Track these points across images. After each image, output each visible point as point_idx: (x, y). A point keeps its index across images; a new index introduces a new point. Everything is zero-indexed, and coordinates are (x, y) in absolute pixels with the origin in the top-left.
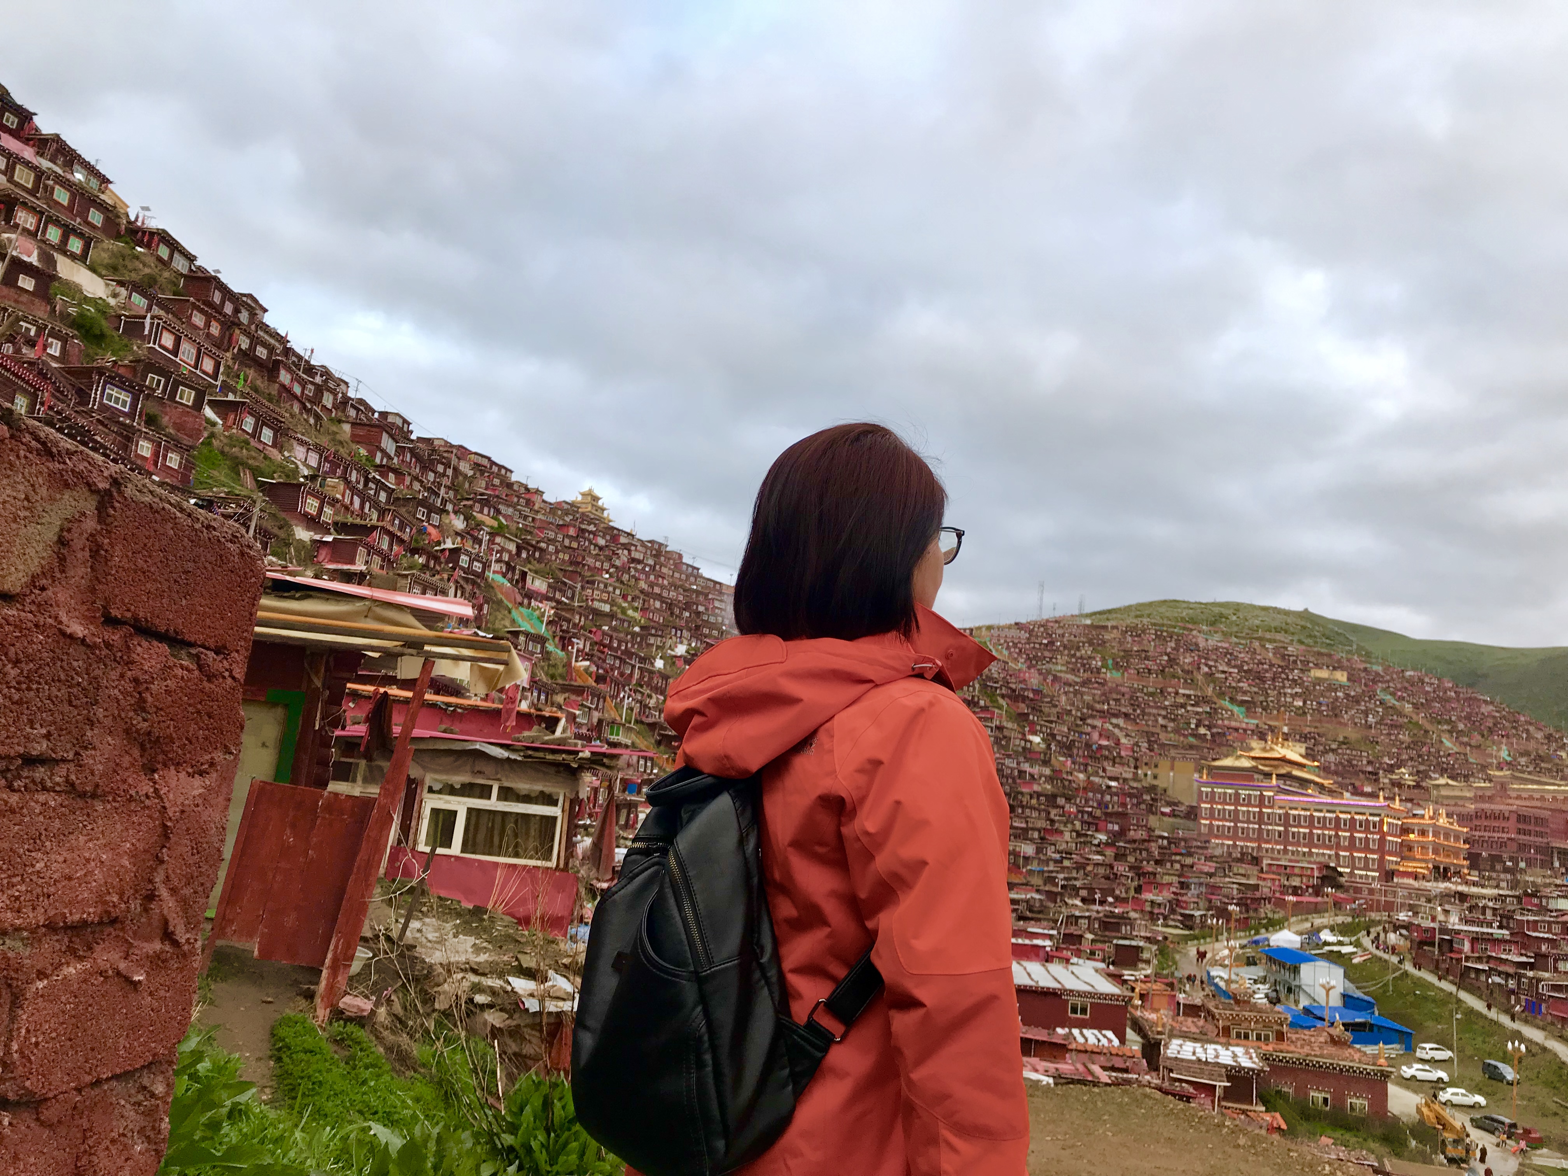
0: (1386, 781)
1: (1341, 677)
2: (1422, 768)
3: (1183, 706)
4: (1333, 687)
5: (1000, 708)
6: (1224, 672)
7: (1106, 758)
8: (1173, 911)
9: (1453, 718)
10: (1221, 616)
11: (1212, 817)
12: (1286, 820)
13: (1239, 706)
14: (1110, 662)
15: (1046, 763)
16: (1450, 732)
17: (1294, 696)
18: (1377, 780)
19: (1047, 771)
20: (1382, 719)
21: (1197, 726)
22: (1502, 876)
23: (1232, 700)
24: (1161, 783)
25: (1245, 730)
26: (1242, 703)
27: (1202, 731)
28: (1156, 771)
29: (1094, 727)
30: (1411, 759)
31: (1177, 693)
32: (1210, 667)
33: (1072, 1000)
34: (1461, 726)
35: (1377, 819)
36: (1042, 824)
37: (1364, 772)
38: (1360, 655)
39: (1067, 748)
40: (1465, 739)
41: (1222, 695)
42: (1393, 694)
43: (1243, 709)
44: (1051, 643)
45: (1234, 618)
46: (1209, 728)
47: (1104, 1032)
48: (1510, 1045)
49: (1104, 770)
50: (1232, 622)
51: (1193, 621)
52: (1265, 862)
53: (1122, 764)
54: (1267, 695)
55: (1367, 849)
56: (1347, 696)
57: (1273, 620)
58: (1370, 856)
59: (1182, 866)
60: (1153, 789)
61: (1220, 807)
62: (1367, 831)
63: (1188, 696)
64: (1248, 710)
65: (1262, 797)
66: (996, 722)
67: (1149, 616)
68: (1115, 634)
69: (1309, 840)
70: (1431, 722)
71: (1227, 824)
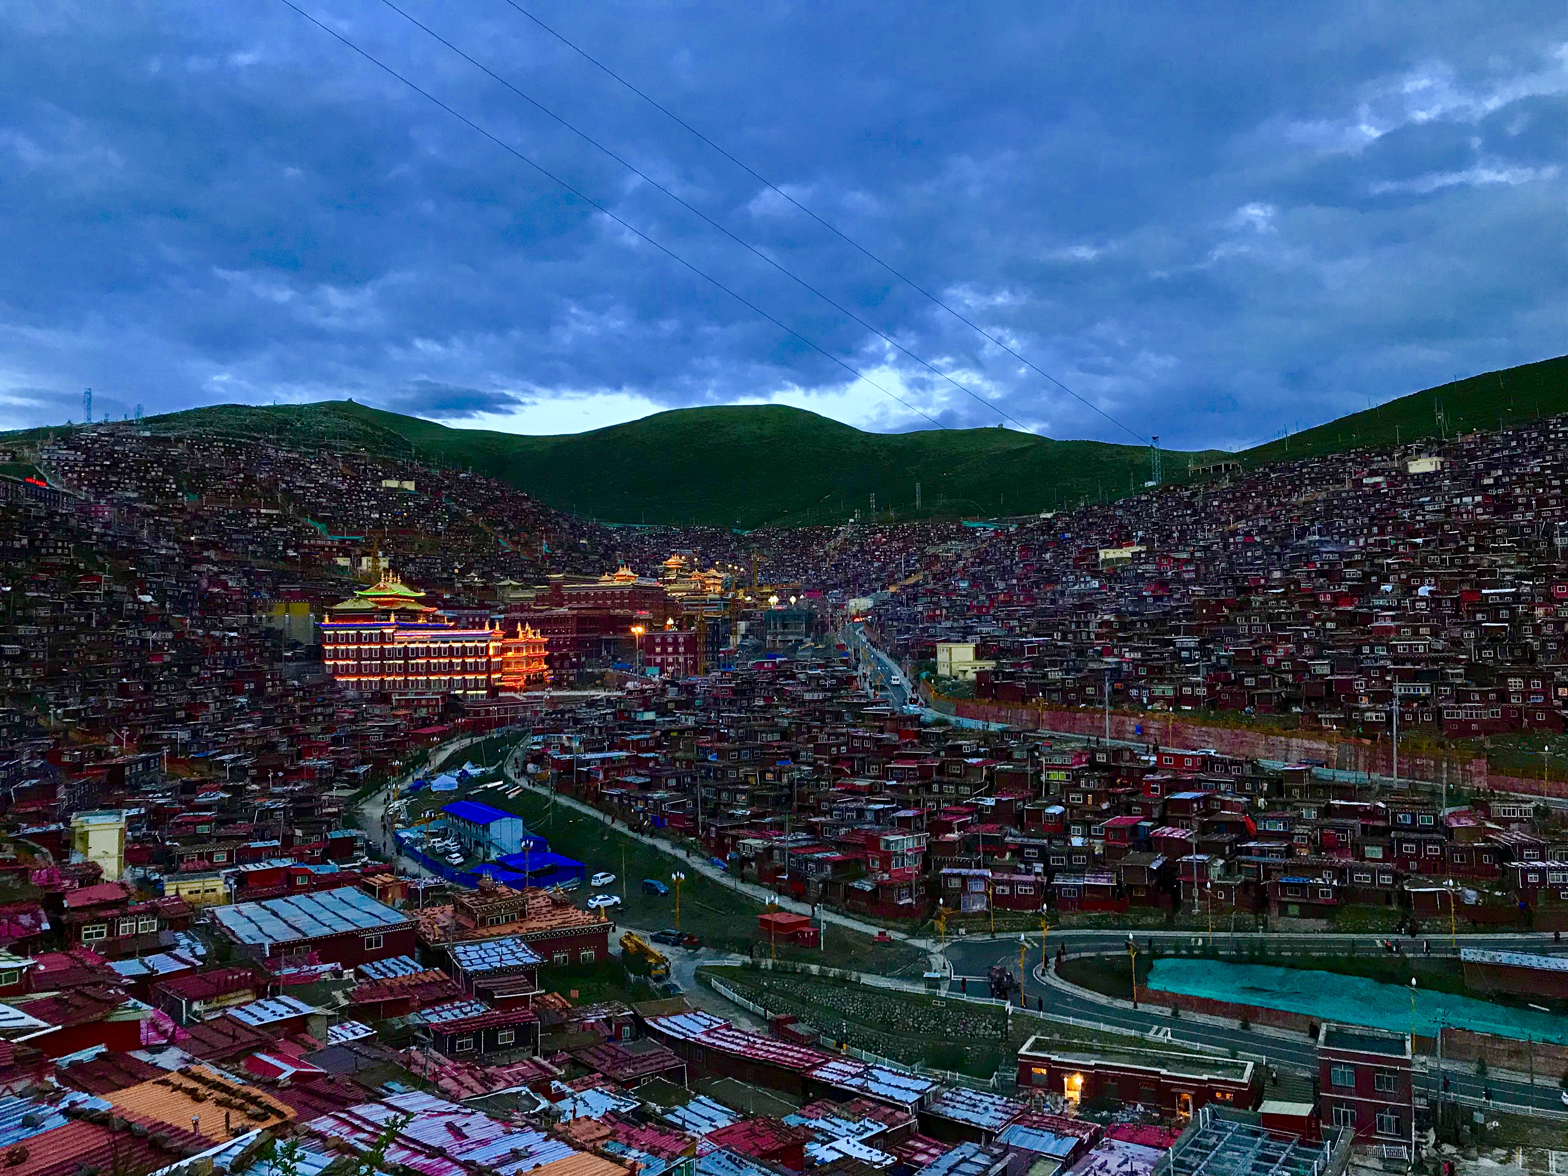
0: (460, 585)
1: (410, 486)
2: (487, 569)
3: (267, 527)
4: (404, 495)
6: (301, 488)
7: (220, 606)
9: (505, 519)
10: (286, 422)
11: (336, 657)
12: (406, 654)
13: (320, 522)
14: (184, 483)
16: (504, 532)
17: (371, 508)
18: (452, 586)
20: (450, 525)
21: (286, 548)
22: (571, 671)
23: (314, 517)
24: (277, 625)
25: (330, 548)
26: (323, 520)
27: (291, 553)
28: (270, 614)
29: (200, 574)
30: (477, 562)
31: (259, 513)
32: (287, 483)
33: (368, 936)
34: (512, 527)
35: (484, 645)
37: (441, 579)
38: (419, 459)
40: (516, 538)
41: (302, 513)
42: (456, 500)
43: (324, 525)
45: (299, 425)
46: (296, 548)
47: (401, 958)
48: (674, 876)
49: (221, 622)
50: (297, 429)
51: (258, 428)
52: (395, 697)
53: (236, 611)
54: (346, 510)
55: (476, 671)
56: (418, 505)
57: (337, 425)
58: (480, 677)
59: (324, 716)
60: (269, 633)
61: (343, 647)
62: (476, 655)
63: (270, 516)
64: (329, 525)
65: (383, 634)
66: (104, 587)
67: (211, 425)
68: (181, 448)
69: (428, 670)
70: (488, 525)
71: (351, 663)
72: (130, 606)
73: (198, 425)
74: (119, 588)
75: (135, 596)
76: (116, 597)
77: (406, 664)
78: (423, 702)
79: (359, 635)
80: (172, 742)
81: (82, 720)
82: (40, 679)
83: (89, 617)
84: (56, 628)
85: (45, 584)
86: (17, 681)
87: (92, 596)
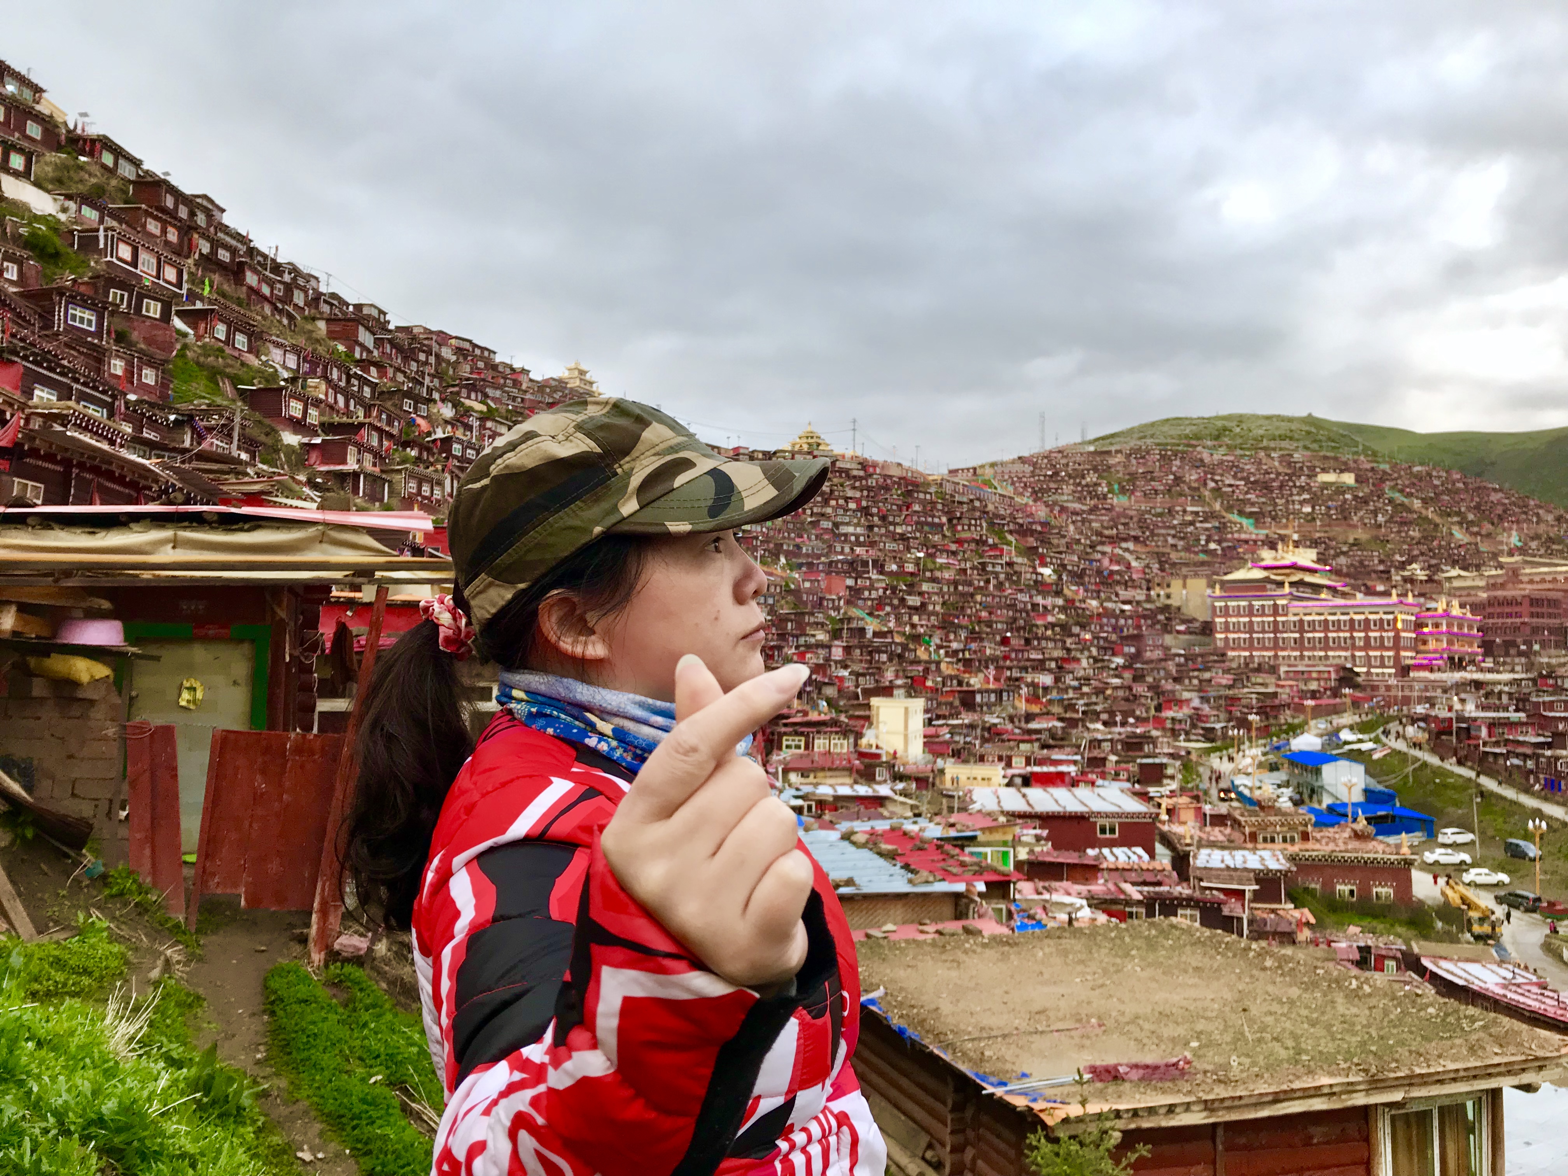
0: (1399, 578)
1: (1349, 479)
2: (1433, 562)
3: (1192, 523)
4: (1341, 489)
5: (1009, 544)
6: (1230, 486)
7: (1118, 583)
8: (1194, 726)
9: (1463, 509)
10: (1225, 429)
11: (1227, 630)
12: (1300, 626)
13: (1247, 518)
14: (1116, 487)
15: (1058, 593)
16: (1460, 523)
17: (1302, 503)
18: (1389, 579)
19: (1060, 602)
20: (1392, 517)
21: (1208, 541)
22: (1517, 660)
23: (1241, 513)
24: (1174, 602)
25: (1255, 541)
26: (1250, 515)
27: (1213, 546)
28: (1168, 591)
29: (1104, 553)
30: (1422, 554)
31: (1185, 511)
32: (1216, 482)
33: (1100, 822)
34: (1471, 517)
35: (1391, 617)
36: (1058, 653)
37: (1375, 572)
38: (1366, 455)
39: (1078, 577)
40: (1475, 529)
41: (1229, 509)
42: (1401, 491)
43: (1251, 521)
44: (1056, 474)
45: (1238, 430)
46: (1219, 542)
47: (1134, 849)
48: (1531, 824)
49: (1117, 595)
50: (1236, 435)
51: (1197, 437)
52: (1283, 669)
53: (1135, 587)
54: (1276, 505)
55: (1382, 647)
56: (1356, 497)
57: (1277, 428)
58: (1386, 654)
59: (1201, 681)
60: (1166, 608)
61: (1234, 620)
62: (1382, 629)
63: (1196, 513)
64: (1257, 521)
65: (1275, 606)
66: (1006, 559)
67: (1152, 436)
68: (1119, 458)
69: (1325, 644)
70: (1441, 516)
71: (1243, 636)
72: (1028, 576)
73: (1140, 438)
74: (1019, 560)
75: (1034, 568)
76: (1017, 568)
77: (1302, 637)
78: (1314, 675)
79: (1251, 606)
80: (1034, 685)
81: (959, 660)
82: (933, 626)
83: (988, 582)
84: (956, 588)
85: (954, 553)
86: (913, 626)
87: (994, 565)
=-=-=-=-=
» What the task requires:
Lay out the listing above as a JSON list of strings, one string per line and no blank lines. Include the whole listing but leave out the pictures.

» Problem solution:
[
  "Track these points across images. After each image, output each visible point as point_idx: (x, y). A point keeps its index across images; a new index introduces a new point. Everything is zero-indexed, and coordinates are (x, y) in absolute pixels with the origin in the top-left.",
  "0: (1386, 781)",
  "1: (1341, 677)",
  "2: (1422, 768)",
  "3: (1183, 706)",
  "4: (1333, 687)",
  "5: (1000, 708)",
  "6: (1224, 672)",
  "7: (1106, 758)",
  "8: (1173, 911)",
  "9: (1453, 718)",
  "10: (1221, 616)",
  "11: (1212, 817)",
  "12: (1286, 820)",
  "13: (1239, 706)",
  "14: (1110, 662)",
  "15: (1046, 763)",
  "16: (1450, 732)",
  "17: (1294, 696)",
  "18: (1377, 780)",
  "19: (1047, 771)",
  "20: (1382, 719)",
  "21: (1197, 726)",
  "22: (1502, 876)",
  "23: (1232, 700)",
  "24: (1161, 783)",
  "25: (1245, 730)",
  "26: (1242, 703)",
  "27: (1202, 731)",
  "28: (1156, 771)",
  "29: (1094, 727)",
  "30: (1411, 759)",
  "31: (1177, 693)",
  "32: (1210, 667)",
  "33: (1072, 1000)",
  "34: (1461, 726)",
  "35: (1377, 819)",
  "36: (1042, 824)",
  "37: (1364, 772)",
  "38: (1360, 655)",
  "39: (1067, 748)",
  "40: (1465, 739)",
  "41: (1222, 695)",
  "42: (1393, 694)",
  "43: (1243, 709)",
  "44: (1051, 643)",
  "45: (1234, 618)",
  "46: (1209, 728)",
  "47: (1104, 1032)",
  "48: (1510, 1045)",
  "49: (1104, 770)",
  "50: (1232, 622)",
  "51: (1193, 621)",
  "52: (1265, 862)",
  "53: (1122, 764)",
  "54: (1267, 695)",
  "55: (1367, 849)",
  "56: (1347, 696)",
  "57: (1273, 620)",
  "58: (1370, 856)",
  "59: (1182, 866)",
  "60: (1153, 789)",
  "61: (1220, 807)",
  "62: (1367, 831)",
  "63: (1188, 696)",
  "64: (1248, 710)",
  "65: (1262, 797)",
  "66: (996, 722)",
  "67: (1149, 616)",
  "68: (1115, 634)",
  "69: (1309, 840)",
  "70: (1431, 722)",
  "71: (1227, 824)",
  "0: (460, 585)",
  "1: (410, 486)",
  "2: (487, 569)",
  "3: (267, 527)",
  "4: (404, 495)",
  "6: (301, 488)",
  "7: (220, 606)",
  "9: (505, 519)",
  "10: (286, 422)",
  "11: (336, 657)",
  "12: (406, 654)",
  "13: (320, 522)",
  "14: (184, 483)",
  "16: (504, 532)",
  "17: (371, 508)",
  "18: (452, 586)",
  "20: (450, 525)",
  "21: (286, 548)",
  "22: (571, 671)",
  "23: (314, 517)",
  "24: (277, 625)",
  "25: (330, 548)",
  "26: (323, 520)",
  "27: (291, 553)",
  "28: (270, 614)",
  "29: (200, 574)",
  "30: (477, 562)",
  "31: (259, 513)",
  "32: (287, 483)",
  "33: (368, 936)",
  "34: (512, 527)",
  "35: (484, 645)",
  "37: (441, 579)",
  "38: (419, 459)",
  "40: (516, 538)",
  "41: (302, 513)",
  "42: (456, 500)",
  "43: (324, 525)",
  "45: (299, 425)",
  "46: (296, 548)",
  "47: (401, 958)",
  "48: (674, 876)",
  "49: (221, 622)",
  "50: (297, 429)",
  "51: (258, 428)",
  "52: (395, 697)",
  "53: (236, 611)",
  "54: (346, 510)",
  "55: (476, 671)",
  "56: (418, 505)",
  "57: (337, 425)",
  "58: (480, 677)",
  "59: (324, 716)",
  "60: (269, 633)",
  "61: (343, 647)",
  "62: (476, 655)",
  "63: (270, 516)",
  "64: (329, 525)",
  "65: (383, 634)",
  "66: (104, 587)",
  "67: (211, 425)",
  "68: (181, 448)",
  "69: (428, 670)",
  "70: (488, 525)",
  "71: (351, 663)",
  "72: (130, 606)",
  "73: (198, 425)",
  "74: (119, 588)",
  "75: (135, 596)",
  "76: (116, 597)",
  "77: (406, 664)",
  "78: (423, 702)",
  "79: (359, 635)",
  "80: (172, 742)",
  "81: (82, 720)",
  "82: (40, 679)",
  "83: (89, 617)",
  "84: (56, 628)",
  "85: (45, 584)",
  "86: (17, 681)",
  "87: (92, 596)",
  "0: (1399, 578)",
  "1: (1349, 479)",
  "2: (1433, 562)",
  "3: (1192, 523)",
  "4: (1341, 489)",
  "5: (1009, 544)",
  "6: (1230, 486)",
  "7: (1118, 583)",
  "8: (1194, 726)",
  "9: (1463, 509)",
  "10: (1225, 429)",
  "11: (1227, 630)",
  "12: (1300, 626)",
  "13: (1247, 518)",
  "14: (1116, 487)",
  "15: (1058, 593)",
  "16: (1460, 523)",
  "17: (1302, 503)",
  "18: (1389, 579)",
  "19: (1060, 602)",
  "20: (1392, 517)",
  "21: (1208, 541)",
  "22: (1517, 660)",
  "23: (1241, 513)",
  "24: (1174, 602)",
  "25: (1255, 541)",
  "26: (1250, 515)",
  "27: (1213, 546)",
  "28: (1168, 591)",
  "29: (1104, 553)",
  "30: (1422, 554)",
  "31: (1185, 511)",
  "32: (1216, 482)",
  "33: (1100, 822)",
  "34: (1471, 517)",
  "35: (1391, 617)",
  "36: (1058, 653)",
  "37: (1375, 572)",
  "38: (1366, 455)",
  "39: (1078, 577)",
  "40: (1475, 529)",
  "41: (1229, 509)",
  "42: (1401, 491)",
  "43: (1251, 521)",
  "44: (1056, 474)",
  "45: (1238, 430)",
  "46: (1219, 542)",
  "47: (1134, 849)",
  "48: (1531, 824)",
  "49: (1117, 595)",
  "50: (1236, 435)",
  "51: (1197, 437)",
  "52: (1283, 669)",
  "53: (1135, 587)",
  "54: (1276, 505)",
  "55: (1382, 647)",
  "56: (1356, 497)",
  "57: (1277, 428)",
  "58: (1386, 654)",
  "59: (1201, 681)",
  "60: (1166, 608)",
  "61: (1234, 620)",
  "62: (1382, 629)",
  "63: (1196, 513)",
  "64: (1257, 521)",
  "65: (1275, 606)",
  "66: (1006, 559)",
  "67: (1152, 436)",
  "68: (1119, 458)",
  "69: (1325, 644)",
  "70: (1441, 516)",
  "71: (1243, 636)",
  "72: (1028, 576)",
  "73: (1140, 438)",
  "74: (1019, 560)",
  "75: (1034, 568)",
  "76: (1017, 568)",
  "77: (1302, 637)",
  "78: (1314, 675)",
  "79: (1251, 606)",
  "80: (1034, 685)",
  "81: (959, 660)",
  "82: (933, 626)",
  "83: (988, 582)",
  "84: (956, 588)",
  "85: (954, 553)",
  "86: (913, 626)",
  "87: (994, 565)"
]